You think you’re going to brew a delicious Ethiopian with a perfectly even brew bed, but instead, your dripper looks like a clogged sink.
And when the brew has finally drained after 6 minutes, there’s a layer of silt on top of the grounds.
This is a problem that most manual brewers will encounter sooner or later. In fact, stalling (aka choking or clogging of the filter) it’s one of the topics I get asked about most frequently.
In itself, long brew times aren’t problematic; you must account for them before you start brewing.
The issue with stalling is that it’s usually a sign that you’re over extracting the fines (the micro dust that always comes when grinding coffee).
Stalling tastes bad because it interferes with other variables in your brew. It’s almost always unpleasant.
However, after implementing these fixes, I’d say you have a lot less to worry about. When you know what to look for, clogging is actually a very simple thing to fix. I rarely encounter this problem nowadays.
Here are the main culprits when it comes to stalling.
#1: Pouring too aggressively
Pour over is an act of balance. Sometimes you want to pour gently and at other times aggressively. One of the main reasons for stalling brews is that the brew bed gets churned up by pulse pours that are too powerful.
This causes the ultrafine particles to clog up the pores of the filter. They become an additional filter that the water has to pass through; thus, the drain rate slows down.
If you’re not careful, the stream of the kettle will work like a swizzle stick. This is essential, no matter what technique you’re using. However, if you’re using a pulse pour technique, you should be extra cautious.
#2: Bad grinder or going too fine
Clogging filters is something that beginners are especially prone to, and it’s no coincidence since they also tend to have pretty inconsistent grinders.
When you’re experiencing trouble with clogging, one of the first things to consider is whether you’re grinding too fine. Often the solution is just to go a few notches coarser.
When you see many recipes shared online by various coffee gurus, they usually assume that you have a grinder on par with the one they’re using. Which generally means something semi-pro or above.

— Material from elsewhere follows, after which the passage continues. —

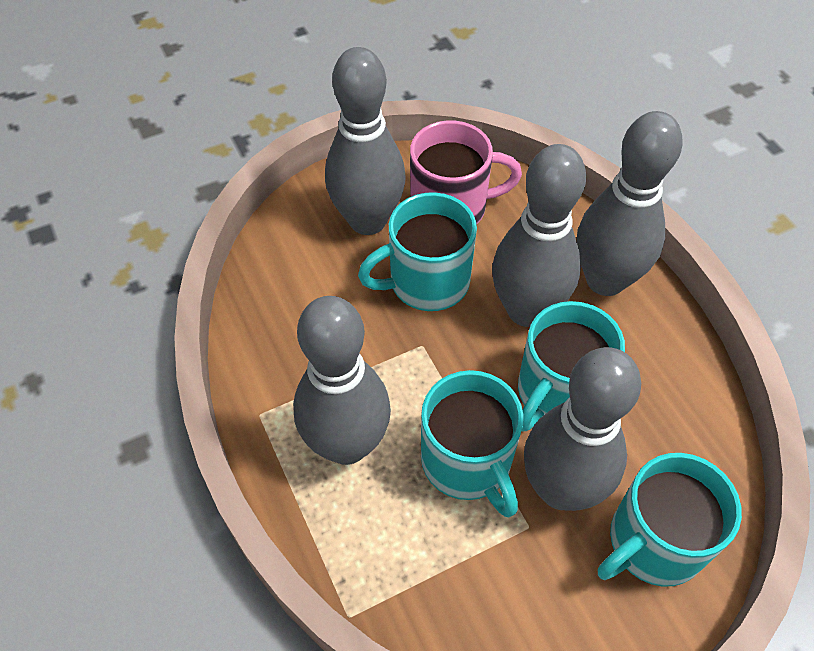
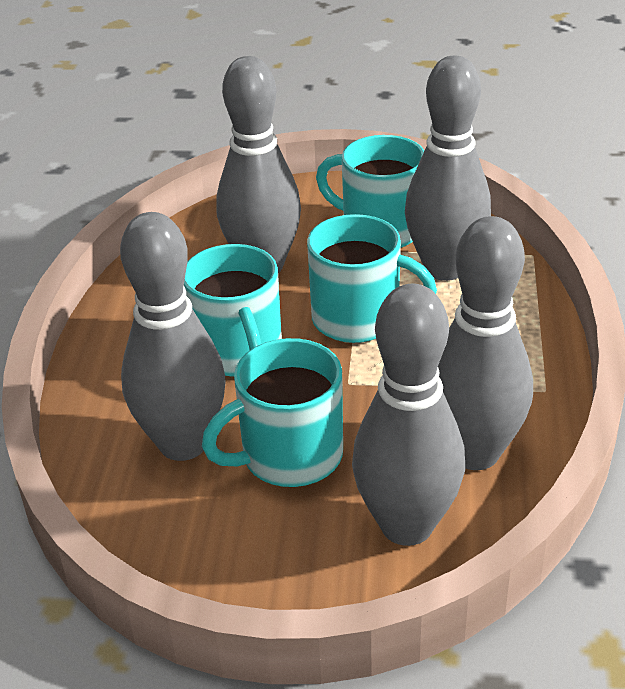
pink mug: 1 -> 0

Because these grinders produce fewer microparticles, they can grind fine without issues. But if you’re using a blade grinder or an entry-level burr grinder, you most likely won’t be able to do the same.
Usually, the solution is to go a bit coarser and increase your brew ratio (or invest in a better grinder).
You might have to use a stronger brew ratio if going coarser — this will compensate for the lower extraction yield.
#3: Wrong filters
For a while, I have been a vocal critic of the “new” Hario V60 filter, and even though the quality is a bit better than previously, they are still prone to clogging.
The old filters that Hario used to sell had a lot of crepe on the inside. This texture made them more forgiving when brewing since the extra surface area gave something for the ultrafine particles to cling on to.
Further Reading: The Evolution of Pour Over Coffee
Besides that, even without any coffee in the filter, they had a faster flow rate.
However, this is an easy fix. Just use the Cafec Abaca filter instead of Hario’s version, and you’re over the problem.
#4: Bad dripper
Sometimes the brewer you’re using can be the problem. It doesn’t often happen since most third wave drippers are optimized to have a consistent flow rate.
However, one model is especially likely to choke, which is the stainless steel version of the Kalita Wave. This happens because the indentations of the bottom of the dripper are too shallow. After a few pours, the wet paper filter will slowly collapse and block all three drain holes. This creates an airlock, so the drain is excruciatingly slow.
Besides suffering from this issue, the flow rate is also a lot slower compared to the other Kalitas. When you think about it, it’s pretty nuts that such a popular product can have so many flaws.
You can read more about the issue with the Kalita Wave in this article.
But again, this is an easy fix. Just don’t use the stainless steel version, and you’ll be fine. The glass and ceramic versions work much better.
#5: Dense, light coffee
The last problem is the most tricky one to fix. Often the most aromatic coffees are roasted very light. This helps to accentuate the floral and fruity notes. However, these coffees are also very dense, since they typically grow at high altitudes.
When this type of coffee is ground, it tends to produce more fines compared to other beans. What happens is something like this: The soft coffee bean will be ‘cut’ by the burrs of the grinder, whereas the dense one, is more likely to be crushed or shattered when it meets the burrs.
This is the most difficult thing to fix, but your chances of success increase manifold if you already master steps 1-4.
3 bonus tips
Besides all the reasons mentioned above, there are few other things, you can do in order to avoid choked brews. The tips below are especially helpful when it comes to really light, dense beans that will choke the filter no matter what.
- You can use water close to a boil. According to James Hoffmann, this will speed up the brewing process.
- You can brew smaller batches. A 15 gram dose in a pour over cone is less likely to stall compared to a 30 gram dose.
- You can sift the coffee to get rid of some fines. The ultra small particles tend to clog up the filter, so getting rid of some of them will immidiately help.